[What you will do]: Lines containing the word "basket" are the ones to copy from the records below.

++++

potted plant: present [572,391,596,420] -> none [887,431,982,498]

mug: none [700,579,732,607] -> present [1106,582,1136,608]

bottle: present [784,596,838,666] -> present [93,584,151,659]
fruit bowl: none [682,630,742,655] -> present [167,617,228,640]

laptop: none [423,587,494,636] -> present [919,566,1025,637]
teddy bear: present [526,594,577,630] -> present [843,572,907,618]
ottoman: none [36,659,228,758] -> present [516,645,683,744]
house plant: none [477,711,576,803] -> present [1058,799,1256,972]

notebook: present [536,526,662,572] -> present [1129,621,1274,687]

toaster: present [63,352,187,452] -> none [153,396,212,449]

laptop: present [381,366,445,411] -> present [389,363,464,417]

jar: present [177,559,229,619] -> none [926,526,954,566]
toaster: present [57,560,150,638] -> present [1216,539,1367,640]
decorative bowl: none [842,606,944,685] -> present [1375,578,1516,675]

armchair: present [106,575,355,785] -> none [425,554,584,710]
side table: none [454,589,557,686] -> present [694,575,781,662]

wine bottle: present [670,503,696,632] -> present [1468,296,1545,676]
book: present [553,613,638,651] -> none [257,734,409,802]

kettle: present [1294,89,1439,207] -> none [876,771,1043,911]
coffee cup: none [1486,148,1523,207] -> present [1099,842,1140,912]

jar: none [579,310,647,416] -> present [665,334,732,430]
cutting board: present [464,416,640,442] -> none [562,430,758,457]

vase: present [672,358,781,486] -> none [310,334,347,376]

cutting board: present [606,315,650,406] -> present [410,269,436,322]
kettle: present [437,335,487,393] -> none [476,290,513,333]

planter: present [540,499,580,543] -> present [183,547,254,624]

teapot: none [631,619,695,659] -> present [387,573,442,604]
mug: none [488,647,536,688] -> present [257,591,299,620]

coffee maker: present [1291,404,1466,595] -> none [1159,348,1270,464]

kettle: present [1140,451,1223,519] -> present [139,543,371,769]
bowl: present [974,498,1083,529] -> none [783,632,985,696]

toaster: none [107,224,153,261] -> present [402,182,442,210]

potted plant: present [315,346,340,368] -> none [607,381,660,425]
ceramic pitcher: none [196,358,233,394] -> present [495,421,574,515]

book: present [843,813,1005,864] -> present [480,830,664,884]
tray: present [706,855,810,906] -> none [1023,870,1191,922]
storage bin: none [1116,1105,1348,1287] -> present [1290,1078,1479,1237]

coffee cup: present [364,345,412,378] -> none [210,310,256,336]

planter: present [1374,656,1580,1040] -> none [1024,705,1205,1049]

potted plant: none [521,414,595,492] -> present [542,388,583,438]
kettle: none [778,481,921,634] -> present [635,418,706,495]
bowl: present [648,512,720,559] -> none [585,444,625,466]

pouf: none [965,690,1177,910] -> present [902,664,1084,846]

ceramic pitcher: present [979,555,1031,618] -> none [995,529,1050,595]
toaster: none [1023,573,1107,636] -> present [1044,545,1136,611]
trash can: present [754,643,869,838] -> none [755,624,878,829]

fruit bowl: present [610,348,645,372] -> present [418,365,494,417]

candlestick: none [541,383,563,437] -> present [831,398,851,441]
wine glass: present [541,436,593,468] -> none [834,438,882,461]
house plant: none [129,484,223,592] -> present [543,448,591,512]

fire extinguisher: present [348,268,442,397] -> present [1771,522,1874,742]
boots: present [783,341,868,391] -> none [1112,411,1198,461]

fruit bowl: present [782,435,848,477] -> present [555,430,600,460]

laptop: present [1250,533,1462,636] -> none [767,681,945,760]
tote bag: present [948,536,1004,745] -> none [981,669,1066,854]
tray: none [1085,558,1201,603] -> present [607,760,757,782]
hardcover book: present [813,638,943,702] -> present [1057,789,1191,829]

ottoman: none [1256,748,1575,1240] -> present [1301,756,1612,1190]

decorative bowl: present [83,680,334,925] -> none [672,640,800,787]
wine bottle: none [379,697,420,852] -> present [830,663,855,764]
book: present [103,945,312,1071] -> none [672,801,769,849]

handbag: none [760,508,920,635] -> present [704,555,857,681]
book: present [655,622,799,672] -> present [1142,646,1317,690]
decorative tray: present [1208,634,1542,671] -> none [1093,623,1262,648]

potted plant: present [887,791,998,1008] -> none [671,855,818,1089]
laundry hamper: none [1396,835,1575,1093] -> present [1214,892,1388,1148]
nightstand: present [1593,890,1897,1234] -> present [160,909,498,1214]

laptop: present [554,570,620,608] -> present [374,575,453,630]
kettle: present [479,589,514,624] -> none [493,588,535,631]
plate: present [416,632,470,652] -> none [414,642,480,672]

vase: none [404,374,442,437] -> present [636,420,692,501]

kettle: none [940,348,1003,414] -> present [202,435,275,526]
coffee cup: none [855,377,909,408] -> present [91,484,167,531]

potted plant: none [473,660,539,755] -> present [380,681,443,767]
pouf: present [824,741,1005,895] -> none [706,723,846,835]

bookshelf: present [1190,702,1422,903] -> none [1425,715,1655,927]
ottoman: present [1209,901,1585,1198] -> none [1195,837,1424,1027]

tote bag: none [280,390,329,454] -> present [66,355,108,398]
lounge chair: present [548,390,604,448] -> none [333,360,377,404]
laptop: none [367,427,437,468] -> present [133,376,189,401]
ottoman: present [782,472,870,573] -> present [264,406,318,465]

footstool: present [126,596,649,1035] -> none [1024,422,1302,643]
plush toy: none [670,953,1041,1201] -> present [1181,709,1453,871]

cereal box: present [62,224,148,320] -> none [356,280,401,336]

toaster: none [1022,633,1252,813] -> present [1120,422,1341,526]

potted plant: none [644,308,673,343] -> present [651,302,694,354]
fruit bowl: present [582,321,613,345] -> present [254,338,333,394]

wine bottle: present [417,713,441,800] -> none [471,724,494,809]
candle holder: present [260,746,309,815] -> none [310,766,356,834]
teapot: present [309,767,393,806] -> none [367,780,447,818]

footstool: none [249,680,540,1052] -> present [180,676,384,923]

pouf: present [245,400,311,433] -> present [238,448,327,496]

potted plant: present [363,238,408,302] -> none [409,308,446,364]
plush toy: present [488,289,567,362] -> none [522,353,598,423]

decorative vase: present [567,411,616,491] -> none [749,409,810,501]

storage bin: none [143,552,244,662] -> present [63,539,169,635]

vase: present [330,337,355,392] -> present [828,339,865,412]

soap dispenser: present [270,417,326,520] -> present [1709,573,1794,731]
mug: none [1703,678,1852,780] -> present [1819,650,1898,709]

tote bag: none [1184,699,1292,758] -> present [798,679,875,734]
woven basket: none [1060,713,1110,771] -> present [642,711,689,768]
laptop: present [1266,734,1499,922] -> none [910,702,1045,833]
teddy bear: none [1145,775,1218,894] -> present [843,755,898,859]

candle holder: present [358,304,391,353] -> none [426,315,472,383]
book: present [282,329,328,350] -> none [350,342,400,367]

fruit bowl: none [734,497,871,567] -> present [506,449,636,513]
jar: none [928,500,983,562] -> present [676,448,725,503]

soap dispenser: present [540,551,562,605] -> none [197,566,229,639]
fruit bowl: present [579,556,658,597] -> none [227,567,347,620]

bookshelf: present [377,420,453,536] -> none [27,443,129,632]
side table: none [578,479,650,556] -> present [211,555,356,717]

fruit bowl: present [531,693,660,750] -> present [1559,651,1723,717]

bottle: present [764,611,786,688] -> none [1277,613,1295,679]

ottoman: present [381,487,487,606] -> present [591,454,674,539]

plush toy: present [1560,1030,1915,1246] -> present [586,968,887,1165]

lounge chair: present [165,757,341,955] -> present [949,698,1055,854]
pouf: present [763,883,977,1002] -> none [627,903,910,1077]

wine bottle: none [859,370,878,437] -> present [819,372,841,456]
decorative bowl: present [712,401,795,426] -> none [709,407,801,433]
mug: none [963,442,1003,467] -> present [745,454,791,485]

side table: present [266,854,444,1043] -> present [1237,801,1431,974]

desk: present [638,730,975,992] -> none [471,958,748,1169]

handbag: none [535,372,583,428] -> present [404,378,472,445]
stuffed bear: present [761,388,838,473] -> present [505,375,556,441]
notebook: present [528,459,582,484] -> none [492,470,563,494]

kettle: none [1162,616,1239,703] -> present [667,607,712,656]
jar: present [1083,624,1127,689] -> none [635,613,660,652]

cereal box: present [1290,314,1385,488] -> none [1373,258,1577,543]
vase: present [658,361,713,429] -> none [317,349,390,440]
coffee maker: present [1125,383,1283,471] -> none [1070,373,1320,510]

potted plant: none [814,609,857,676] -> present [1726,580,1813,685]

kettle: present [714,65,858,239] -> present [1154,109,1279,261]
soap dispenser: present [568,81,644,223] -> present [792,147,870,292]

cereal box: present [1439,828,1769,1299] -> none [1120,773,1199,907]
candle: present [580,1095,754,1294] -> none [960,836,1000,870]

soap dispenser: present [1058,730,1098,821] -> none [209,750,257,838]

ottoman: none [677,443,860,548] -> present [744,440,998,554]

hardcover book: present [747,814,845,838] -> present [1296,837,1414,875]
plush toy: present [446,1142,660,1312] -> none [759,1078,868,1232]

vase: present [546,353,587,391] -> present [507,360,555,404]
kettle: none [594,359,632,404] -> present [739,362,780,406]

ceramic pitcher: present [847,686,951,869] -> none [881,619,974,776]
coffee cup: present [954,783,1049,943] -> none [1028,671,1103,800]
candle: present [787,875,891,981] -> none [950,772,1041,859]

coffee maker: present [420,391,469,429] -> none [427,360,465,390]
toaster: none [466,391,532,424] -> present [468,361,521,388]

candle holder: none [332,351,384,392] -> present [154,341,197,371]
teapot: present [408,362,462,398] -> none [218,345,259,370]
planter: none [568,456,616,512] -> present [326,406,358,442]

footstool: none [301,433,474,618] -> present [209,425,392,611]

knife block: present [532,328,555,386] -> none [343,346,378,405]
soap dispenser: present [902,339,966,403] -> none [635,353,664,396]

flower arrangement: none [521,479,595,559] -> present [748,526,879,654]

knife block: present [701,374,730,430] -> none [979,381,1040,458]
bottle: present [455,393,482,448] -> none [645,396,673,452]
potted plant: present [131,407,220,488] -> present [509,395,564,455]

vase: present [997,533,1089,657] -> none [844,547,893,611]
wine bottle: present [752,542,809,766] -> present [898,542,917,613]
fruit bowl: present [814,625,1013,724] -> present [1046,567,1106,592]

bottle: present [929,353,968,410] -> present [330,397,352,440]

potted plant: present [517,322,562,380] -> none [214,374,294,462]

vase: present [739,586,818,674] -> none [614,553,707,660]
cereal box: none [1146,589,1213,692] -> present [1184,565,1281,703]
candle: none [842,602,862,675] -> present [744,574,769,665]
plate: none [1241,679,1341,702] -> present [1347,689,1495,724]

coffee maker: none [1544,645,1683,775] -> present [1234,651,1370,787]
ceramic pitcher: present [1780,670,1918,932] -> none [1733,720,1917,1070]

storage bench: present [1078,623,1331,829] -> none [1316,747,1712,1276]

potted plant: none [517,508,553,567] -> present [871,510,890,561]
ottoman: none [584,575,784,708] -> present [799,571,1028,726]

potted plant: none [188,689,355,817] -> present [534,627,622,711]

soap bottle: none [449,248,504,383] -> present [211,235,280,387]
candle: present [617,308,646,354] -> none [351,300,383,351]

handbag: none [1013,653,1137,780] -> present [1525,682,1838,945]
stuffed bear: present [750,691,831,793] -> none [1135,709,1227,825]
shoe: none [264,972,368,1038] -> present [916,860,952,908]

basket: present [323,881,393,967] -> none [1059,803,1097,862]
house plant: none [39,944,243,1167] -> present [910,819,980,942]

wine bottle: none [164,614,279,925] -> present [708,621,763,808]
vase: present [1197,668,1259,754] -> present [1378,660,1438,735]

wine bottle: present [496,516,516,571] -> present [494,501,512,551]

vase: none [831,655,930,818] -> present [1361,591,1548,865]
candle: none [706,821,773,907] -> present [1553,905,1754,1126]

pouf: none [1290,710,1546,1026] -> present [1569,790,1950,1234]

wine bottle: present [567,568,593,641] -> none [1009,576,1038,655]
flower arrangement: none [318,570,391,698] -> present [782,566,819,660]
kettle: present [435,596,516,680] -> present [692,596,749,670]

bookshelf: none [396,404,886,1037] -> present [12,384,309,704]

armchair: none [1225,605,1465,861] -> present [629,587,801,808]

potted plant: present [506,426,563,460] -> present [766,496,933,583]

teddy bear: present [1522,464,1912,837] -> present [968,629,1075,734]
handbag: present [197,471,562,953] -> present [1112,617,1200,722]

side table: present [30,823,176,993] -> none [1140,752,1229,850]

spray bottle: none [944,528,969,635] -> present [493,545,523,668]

++++

[Answer]:
woven basket: none [1060,713,1110,771] -> present [642,711,689,768]
basket: present [323,881,393,967] -> none [1059,803,1097,862]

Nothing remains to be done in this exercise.